In Stephanie Meyer’s Twilight, a human gets with a half-vampire baby, nearly dies during childbirth when the little monster tries to rip its from her uterus into the cold, nasty world. Also, turning Edward into a vampire saves him from some sort of plague or yellow fever.
In…Van Helsing, Sam, who is deaf, regains his hearing after he his turned into a vampire during a tragic act of betrayal. (Very spicy. I recommend watching!) In fact, all of his senses become highly sharpened and lethal.
So, Vampire Diaries, what do you mean vampire blood can’t cure cancer?!
Vampire Diaries, what do you mean vampire blood can't cure cancer?!
Cancer. Ya’ll. A medical problem that we’ve heard so much about about that it is considered by many people to be common. When you hear someone has cancer, you immediately know that this a potentially serious, life-threatening condition. Cancer is that disease that can creep up on you to punish you for all of your bad behavior, or for simply minding your own business and having the audacity not to die at a young age. In fact, even youth doesn’t protect some people from cancer. There are elderly people with it, middle aged people, and young people, and even younger than “young”, children can get it too.
So when the idea that simply biting her mother and turning her into a vampire came up, a little flame of hope leapt forward in my cold, black little heart, and I knew deep down in my bowels that moms was going to live.

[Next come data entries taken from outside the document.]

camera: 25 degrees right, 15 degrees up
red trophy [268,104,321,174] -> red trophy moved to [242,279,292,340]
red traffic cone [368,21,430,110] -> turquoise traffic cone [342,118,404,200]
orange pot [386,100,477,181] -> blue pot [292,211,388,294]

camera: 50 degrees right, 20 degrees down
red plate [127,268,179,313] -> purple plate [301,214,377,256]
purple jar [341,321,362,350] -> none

After watching many vampire movies and TV series where vampire blood is depicted as the ultimate cure and failsafe for any possible accident or illness, it has to be written in some nonexistent writer handbook that vampirism is God’s plan for fixing the unfixable. I’m pretty sure that was written in the Bible somewhere. In the spicy part that the good, sanctified Christians avoid because they don’t want us out here believing in the supernatural, yet, we are to believe Jesus turned water into wine.
But… MOVING ON, and not to the other world, as Vampire Diaries is cruel and unusual to people with terminal illnesses.

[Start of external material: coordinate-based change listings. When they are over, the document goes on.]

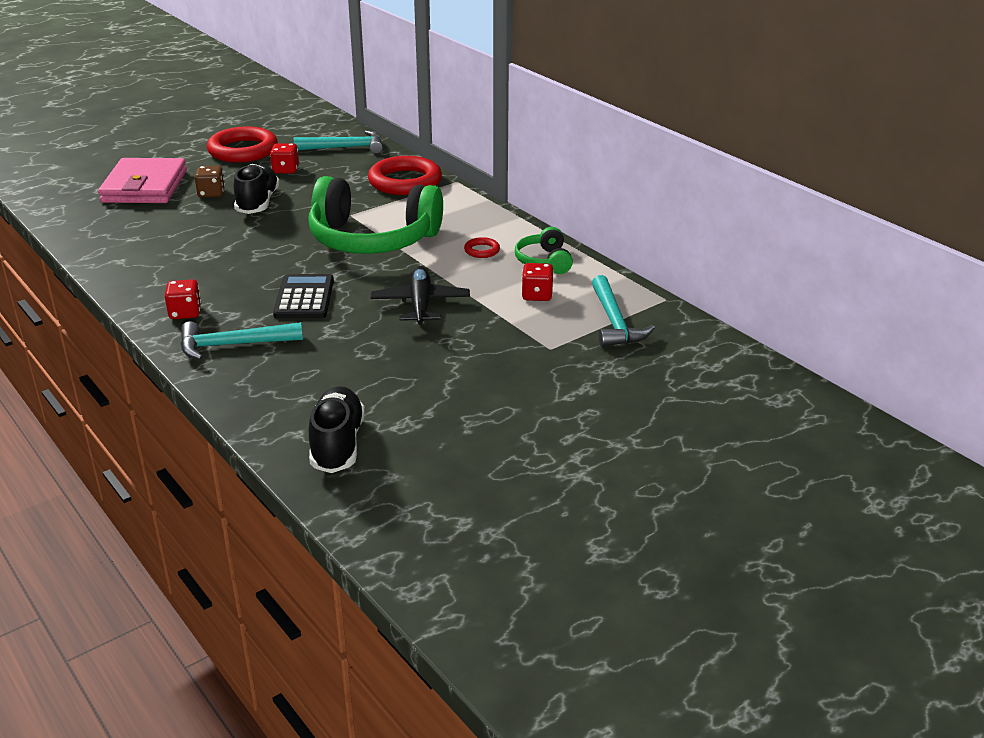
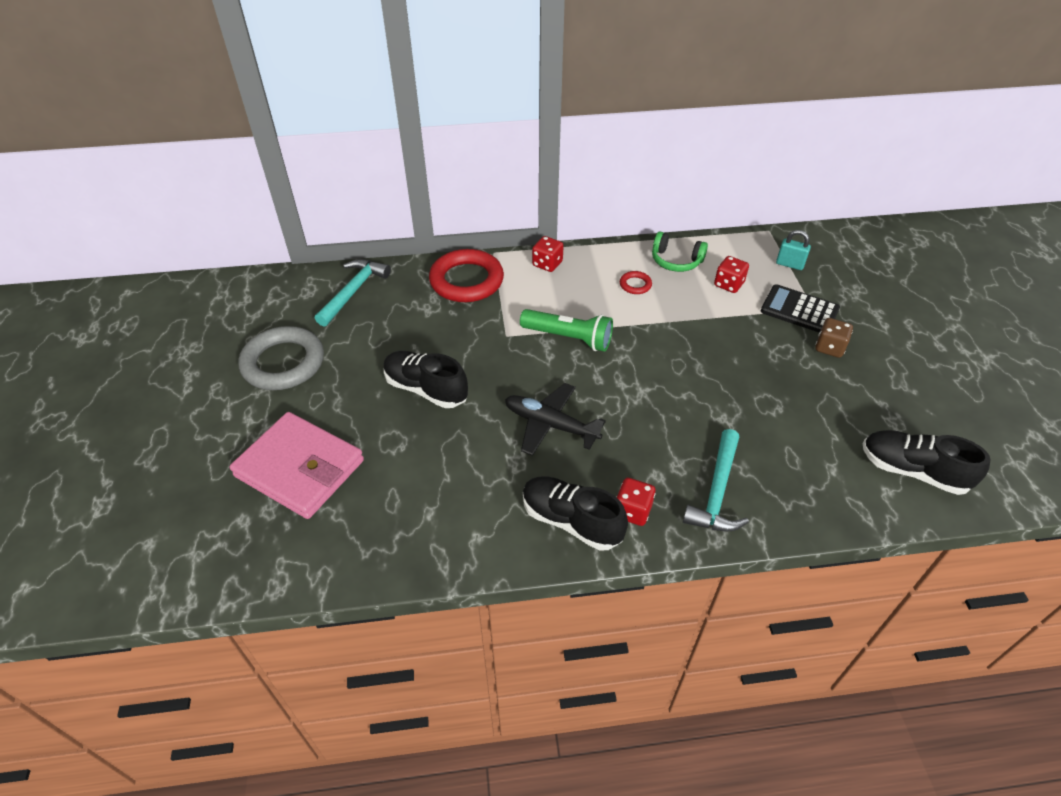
camera: 60 degrees left, 15 degrees up
brown dice [195,166,225,198] -> brown dice moved to [815,318,853,358]
red ring [207,126,278,163] -> grey ring [238,326,324,390]
red dice [270,143,299,173] -> red dice moved to [532,236,564,272]
black calculator [273,274,334,319] -> black calculator moved to [761,284,840,333]
green headphones [308,176,443,254] -> green flashlight [520,309,613,352]
black plane [371,266,470,325] -> black plane moved to [505,383,606,456]
turquoise hammer [592,275,655,347] -> turquoise padlock [776,230,811,270]
none -> black shoe [523,477,628,551]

Not only is an experiment tried upon an unsuspecting cancer patient, but the writers of the show go on to try to explain why vampire blood just doesn’t work in every case. So, that unfortunate cancer patient ends up becoming an immortal with a killer migraine from his expedited cancer growth. Un-fucking-believable. Trying to science their way out of killing off a character.
Naturally, this is not my only criticism of the teen, fantasy drama, but it is the one that makes the least amount of sense out of everything that tried to shatter my suspension of disbelief. It is also not the only thing that nearly made my eyes roll out of my sockets (Ya’ll do remember how often so-called friends started dating and fucking other “friends'” exes? Ya’ll remember that? State Farm remembers. The elephants remember. So do I! I just really don’t think that’s “friendly” behavior.)
What weird happenings in Vampire Diaries made you scratch your head and go, “Are you deadass?”